Luka Ivan Jukić is a freelance journalist based in Croatia.
ZAGREB — A land of receding democracy, reactionary populism and popular strongman rule — recent national election results have done little to counter this perception of Central Europe.
Just this week, for example, Hungary clashed with Brussels and 17 other EU members over a law widely condemned in Western Europe as targeting the LGBTQ+ community. Its Central European neighbors, however, disagree. They either remained silent or supportive.
But then there are the region’s capital cities, where voters have been putting in place a different type of politician, offering a very different image of the region.
In Poland last year, President Andrzej Duda, from the ruling Law and Justice Party (PiS), was narrowly reelected, solidifying the nationalist conservative party’s control over national institutions. His victory, however, was narrow. He finished just ahead of the liberal and avowedly pro-European mayor of Warsaw, Rafał Trzaskowski.
In Hungary, Prime Minister Viktor Orbán’s right-wing government has enjoyed a supermajority for years. Its support does not extend to Budapest, however, which is currently run by a Green-affiliated mayor, Gergely Karácsony.
The Czech Republic’s Russophile president, Miloš Zeman, and its populist billionaire prime minister, Andrej Babiš, are no models of liberalism either. But the mayor of Prague, Zdeněk Hřib, is a member of the Pirate party — a modern, left-of-center political force promoting environmentalism, e-democracy and government transparency.
The most recent addition to the ranks of these progressive Central European local leaders is Tomislav Tomašević, who was elected mayor of Zagreb just last month, providing a left-liberal foil to Croatia’s conservative national government.
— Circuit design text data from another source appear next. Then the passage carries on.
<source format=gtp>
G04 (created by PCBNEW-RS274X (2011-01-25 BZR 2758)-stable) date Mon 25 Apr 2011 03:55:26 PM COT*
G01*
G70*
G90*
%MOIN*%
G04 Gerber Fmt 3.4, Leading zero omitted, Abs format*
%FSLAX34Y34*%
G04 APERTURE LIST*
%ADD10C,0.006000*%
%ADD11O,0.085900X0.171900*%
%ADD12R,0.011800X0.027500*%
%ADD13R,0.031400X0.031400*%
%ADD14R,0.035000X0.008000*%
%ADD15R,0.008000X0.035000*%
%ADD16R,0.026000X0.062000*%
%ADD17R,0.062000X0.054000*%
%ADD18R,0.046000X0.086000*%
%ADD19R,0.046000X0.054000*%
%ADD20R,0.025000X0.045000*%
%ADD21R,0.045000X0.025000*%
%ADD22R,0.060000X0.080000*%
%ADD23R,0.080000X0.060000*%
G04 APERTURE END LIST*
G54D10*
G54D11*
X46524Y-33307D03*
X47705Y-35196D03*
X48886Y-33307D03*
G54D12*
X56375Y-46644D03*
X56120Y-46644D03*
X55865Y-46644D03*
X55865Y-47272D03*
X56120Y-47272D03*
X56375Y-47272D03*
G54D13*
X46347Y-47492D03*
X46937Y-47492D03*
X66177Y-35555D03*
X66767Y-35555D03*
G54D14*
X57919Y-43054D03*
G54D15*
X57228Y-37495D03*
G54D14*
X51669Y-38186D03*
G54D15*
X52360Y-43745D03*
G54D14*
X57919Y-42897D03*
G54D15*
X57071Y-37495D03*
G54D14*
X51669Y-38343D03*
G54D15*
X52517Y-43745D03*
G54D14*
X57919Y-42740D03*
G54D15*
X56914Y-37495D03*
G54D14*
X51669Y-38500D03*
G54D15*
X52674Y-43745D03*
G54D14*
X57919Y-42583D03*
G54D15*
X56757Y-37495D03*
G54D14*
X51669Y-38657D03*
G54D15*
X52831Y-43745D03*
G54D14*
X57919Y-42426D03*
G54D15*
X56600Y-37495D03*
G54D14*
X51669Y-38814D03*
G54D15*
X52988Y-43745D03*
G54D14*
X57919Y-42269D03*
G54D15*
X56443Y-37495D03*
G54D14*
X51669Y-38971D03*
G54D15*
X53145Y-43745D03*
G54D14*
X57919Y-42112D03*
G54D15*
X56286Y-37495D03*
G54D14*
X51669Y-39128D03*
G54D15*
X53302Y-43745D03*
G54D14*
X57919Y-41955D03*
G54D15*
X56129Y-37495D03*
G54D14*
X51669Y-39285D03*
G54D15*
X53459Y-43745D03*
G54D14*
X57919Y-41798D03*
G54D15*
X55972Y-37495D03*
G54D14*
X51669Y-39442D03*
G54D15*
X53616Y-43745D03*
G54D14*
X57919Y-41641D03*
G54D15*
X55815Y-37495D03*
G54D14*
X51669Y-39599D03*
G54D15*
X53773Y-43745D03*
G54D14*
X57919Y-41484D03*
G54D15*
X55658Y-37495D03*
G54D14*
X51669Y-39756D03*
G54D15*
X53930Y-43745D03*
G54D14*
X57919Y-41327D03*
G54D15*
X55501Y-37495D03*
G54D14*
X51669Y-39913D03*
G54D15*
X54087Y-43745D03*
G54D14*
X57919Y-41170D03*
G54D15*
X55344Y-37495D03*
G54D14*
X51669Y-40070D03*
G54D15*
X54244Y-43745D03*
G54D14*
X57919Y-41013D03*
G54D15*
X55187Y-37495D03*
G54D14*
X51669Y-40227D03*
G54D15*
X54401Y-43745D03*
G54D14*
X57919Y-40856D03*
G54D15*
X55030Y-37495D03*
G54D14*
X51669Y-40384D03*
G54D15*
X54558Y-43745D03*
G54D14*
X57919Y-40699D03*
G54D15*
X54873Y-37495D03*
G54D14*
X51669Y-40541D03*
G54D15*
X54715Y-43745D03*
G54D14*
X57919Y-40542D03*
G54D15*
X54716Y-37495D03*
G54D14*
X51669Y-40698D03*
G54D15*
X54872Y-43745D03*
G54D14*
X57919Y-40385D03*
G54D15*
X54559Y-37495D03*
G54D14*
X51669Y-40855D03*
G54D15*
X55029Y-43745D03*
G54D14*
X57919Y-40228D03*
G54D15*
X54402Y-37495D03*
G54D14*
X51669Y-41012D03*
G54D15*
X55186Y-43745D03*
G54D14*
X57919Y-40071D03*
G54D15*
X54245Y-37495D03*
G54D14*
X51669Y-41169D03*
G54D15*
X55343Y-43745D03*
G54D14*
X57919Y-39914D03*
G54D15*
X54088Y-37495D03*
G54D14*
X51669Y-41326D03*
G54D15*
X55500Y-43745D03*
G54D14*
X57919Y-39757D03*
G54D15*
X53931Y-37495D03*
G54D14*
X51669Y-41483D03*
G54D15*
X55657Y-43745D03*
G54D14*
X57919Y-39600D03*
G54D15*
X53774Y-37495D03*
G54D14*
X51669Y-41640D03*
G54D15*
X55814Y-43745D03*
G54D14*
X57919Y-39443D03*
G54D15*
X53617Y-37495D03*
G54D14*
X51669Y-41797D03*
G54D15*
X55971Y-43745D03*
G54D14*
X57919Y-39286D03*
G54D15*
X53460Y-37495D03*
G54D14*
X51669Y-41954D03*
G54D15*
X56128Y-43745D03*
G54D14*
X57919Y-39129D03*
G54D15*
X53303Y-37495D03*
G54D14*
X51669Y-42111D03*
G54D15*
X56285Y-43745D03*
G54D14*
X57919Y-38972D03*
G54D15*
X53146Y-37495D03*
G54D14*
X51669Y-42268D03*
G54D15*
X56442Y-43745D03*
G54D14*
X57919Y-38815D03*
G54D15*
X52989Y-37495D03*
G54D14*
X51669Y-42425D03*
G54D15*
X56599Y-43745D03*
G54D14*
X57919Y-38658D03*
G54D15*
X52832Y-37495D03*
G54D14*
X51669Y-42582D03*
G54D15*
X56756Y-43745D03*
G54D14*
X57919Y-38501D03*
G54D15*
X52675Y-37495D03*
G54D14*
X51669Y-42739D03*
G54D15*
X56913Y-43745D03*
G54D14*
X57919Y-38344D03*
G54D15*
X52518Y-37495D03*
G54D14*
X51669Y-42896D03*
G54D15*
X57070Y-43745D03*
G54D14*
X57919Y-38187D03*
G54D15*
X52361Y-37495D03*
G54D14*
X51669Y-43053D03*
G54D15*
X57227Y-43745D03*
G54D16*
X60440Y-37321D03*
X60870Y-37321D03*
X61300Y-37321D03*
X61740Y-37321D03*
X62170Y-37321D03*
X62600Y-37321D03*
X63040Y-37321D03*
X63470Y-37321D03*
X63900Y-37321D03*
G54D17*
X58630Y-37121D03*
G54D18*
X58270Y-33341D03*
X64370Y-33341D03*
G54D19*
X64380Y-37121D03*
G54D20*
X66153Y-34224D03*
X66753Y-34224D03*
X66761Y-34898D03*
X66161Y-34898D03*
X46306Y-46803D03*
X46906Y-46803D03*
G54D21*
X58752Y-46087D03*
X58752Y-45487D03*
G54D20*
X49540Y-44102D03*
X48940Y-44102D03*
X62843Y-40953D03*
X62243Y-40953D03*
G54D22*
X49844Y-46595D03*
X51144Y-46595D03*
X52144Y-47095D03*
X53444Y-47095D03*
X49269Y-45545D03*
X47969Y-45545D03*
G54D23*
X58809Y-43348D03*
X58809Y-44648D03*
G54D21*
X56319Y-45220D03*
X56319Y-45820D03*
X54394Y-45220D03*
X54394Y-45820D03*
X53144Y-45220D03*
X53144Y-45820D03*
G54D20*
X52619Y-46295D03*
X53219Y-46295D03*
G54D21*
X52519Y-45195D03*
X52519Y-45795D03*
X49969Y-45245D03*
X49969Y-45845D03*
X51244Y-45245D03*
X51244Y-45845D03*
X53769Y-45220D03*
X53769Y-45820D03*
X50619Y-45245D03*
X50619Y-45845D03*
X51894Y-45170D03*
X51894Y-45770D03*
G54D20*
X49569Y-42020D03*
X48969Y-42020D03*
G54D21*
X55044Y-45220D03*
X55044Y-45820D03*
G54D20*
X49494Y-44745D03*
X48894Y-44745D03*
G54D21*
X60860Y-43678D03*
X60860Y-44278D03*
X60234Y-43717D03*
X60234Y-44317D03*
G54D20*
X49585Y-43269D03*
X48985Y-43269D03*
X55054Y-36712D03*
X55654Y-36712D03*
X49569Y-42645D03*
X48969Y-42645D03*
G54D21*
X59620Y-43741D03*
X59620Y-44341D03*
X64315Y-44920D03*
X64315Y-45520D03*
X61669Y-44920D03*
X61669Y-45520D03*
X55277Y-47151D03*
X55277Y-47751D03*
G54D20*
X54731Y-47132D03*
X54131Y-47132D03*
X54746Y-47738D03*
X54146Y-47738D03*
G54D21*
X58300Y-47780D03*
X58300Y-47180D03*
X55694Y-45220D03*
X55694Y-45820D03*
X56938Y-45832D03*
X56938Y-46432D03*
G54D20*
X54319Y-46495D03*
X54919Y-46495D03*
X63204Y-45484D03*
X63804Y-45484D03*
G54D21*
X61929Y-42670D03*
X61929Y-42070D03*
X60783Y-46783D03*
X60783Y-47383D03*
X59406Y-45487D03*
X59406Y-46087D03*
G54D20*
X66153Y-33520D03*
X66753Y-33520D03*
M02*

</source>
He enjoyed a landslide victory, with his ecosocialist Možemo! party clinching half the seats in the city assembly.
Victories like Tomašević’s should challenge the clichés commonly associated with Central Europe. This divide between liberal cities and the conservative countryside is familiar to residents of countries like the United States, the United Kingdom or France — but nobody singles those countries out as uniquely benighted.
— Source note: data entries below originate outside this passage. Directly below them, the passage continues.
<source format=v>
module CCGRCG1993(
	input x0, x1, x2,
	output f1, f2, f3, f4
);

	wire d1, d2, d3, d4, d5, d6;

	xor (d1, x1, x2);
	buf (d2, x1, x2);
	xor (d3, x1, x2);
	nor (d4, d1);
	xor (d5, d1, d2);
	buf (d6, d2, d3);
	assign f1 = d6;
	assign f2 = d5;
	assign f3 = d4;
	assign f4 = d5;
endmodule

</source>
Recent Central European history does, however, add an extra dimension to the phenomenon — one that makes the rise of these local politicians even more significant. While the ruling conservatives present the transition from communism as incomplete, necessitating a strong central government to push through needed reforms, liberals in urban centers see a different promise as unfulfilled by the region’s trajectory since 1989: that of a return to the West, which seems to drift further away with each passing year.
This makes the recent victories of these liberal opposition parties in the region’s capitals even more significant. Demographically, economically and politically, most Central European countries are extremely centralized. Control of the capital can provide a strong base of power to grow from — especially in a region with few multigenerational political parties. In Hungary, for example, nearly a third of the country lives in the capital. In Croatia, it’s over a quarter.
And increasingly, control over the capital city is setting the foundation for a larger challenge to national governments. In 2019, for example, the mayors of the capital cities of the Visegrád Group — Poland, Hungary, the Czech Republic and Slovakia — formed the “Pact of Free Cities” alliance, aimed at bypassing their populist national governments. Committing to the “common values of freedom, human dignity, democracy, equality, rule of law, social justice, tolerance and cultural diversity,” they reached out to Brussels to seek EU funding on their own.
More and more, these liberal figures are taking their politics national. Trzaskowski may not have won the presidency, but he came close. Gergely Karácsony’s mayorhsip in Budapest in 2019 was seen as a trial run for a pan-opposition effort to oust Orbán next year — possibly with the mayor of the capital city as the alliance’s standard-bearer. In the Czech Republic, the Pirates, in coalition with another liberal party, are currently leading the polls for October’s legislative election.
Last month’s election in Zagreb suggests Croatia is on a similar path, even if Možemo!’s national appeal is not yet widespread. Just as disillusionment with liberal revolution pushed many into the arms of parties like Fidesz and PiS, disillusionment with the conservative revolution is now clearly pushing the urban bourgeoisie into the arms of new, progressive parties offering to take the country in a new direction.
It’s too early to know whether they’ll succeed, but in the meantime, they at least show that another vision for the region is possible.